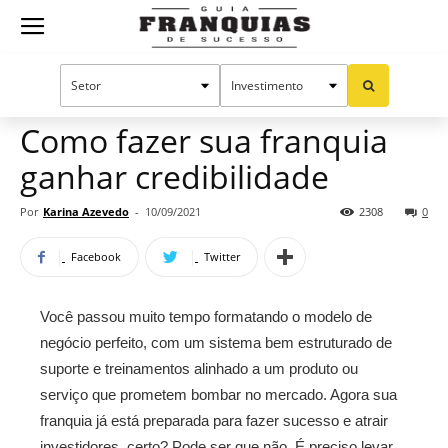
Guia
Home
Notícias
Manual do sucesso
Franquias
Como fazer sua franquia
ganhar credibilidade
de
Por
Karina Azevedo
-
10/09/2021
2308
0
Facebook
Twitter
Sucesso
Você passou muito tempo formatando o modelo de
negócio perfeito, com um sistema bem estruturado de
suporte e treinamentos alinhado a um produto ou
serviço que prometem bombar no mercado. Agora sua
franquia já está preparada para fazer sucesso e atrair
investidores, certo? Pode ser que não. É preciso levar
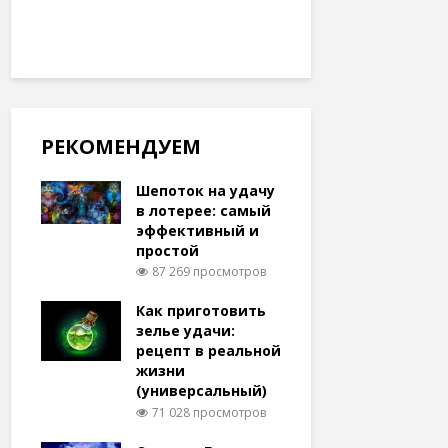
РЕКОМЕНДУЕМ
Шепоток на удачу
в лотерее: самый
эффективный и
простой
87 269 просмотров
Как приготовить
зелье удачи:
рецепт в реальной
жизни
(универсальный)
71 028 просмотров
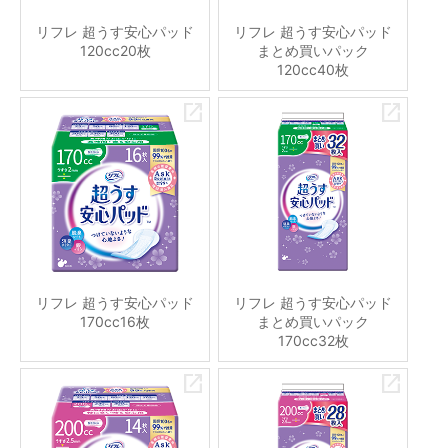
リフレ 超うす安心パッド
リフレ 超うす安心パッド
120cc20枚
まとめ買いパック
120cc40枚
リフレ 超うす安心パッド
リフレ 超うす安心パッド
170cc16枚
まとめ買いパック
170cc32枚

━━━━━━━━━━

▶ **PROBLEM DESCRIPTION**
Please write out all the material above again with "investidores" replaced by "parceiros" and everything else unchanged, leaving out the picture lines.

▶ **TASK RESPONSE**
Guia
Home
Notícias
Manual do sucesso
Franquias
Como fazer sua franquia
ganhar credibilidade
de
Por
Karina Azevedo
-
10/09/2021
2308
0
Facebook
Twitter
Sucesso
Você passou muito tempo formatando o modelo de
negócio perfeito, com um sistema bem estruturado de
suporte e treinamentos alinhado a um produto ou
serviço que prometem bombar no mercado. Agora sua
franquia já está preparada para fazer sucesso e atrair
parceiros, certo? Pode ser que não. É preciso levar
РЕКОМЕНДУЕМ
Шепоток на удачу
в лотерее: самый
эффективный и
простой
87 269 просмотров
Как приготовить
зелье удачи:
рецепт в реальной
жизни
(универсальный)
71 028 просмотров
リフレ 超うす安心パッド
リフレ 超うす安心パッド
120cc20枚
まとめ買いパック
120cc40枚
リフレ 超うす安心パッド
リフレ 超うす安心パッド
170cc16枚
まとめ買いパック
170cc32枚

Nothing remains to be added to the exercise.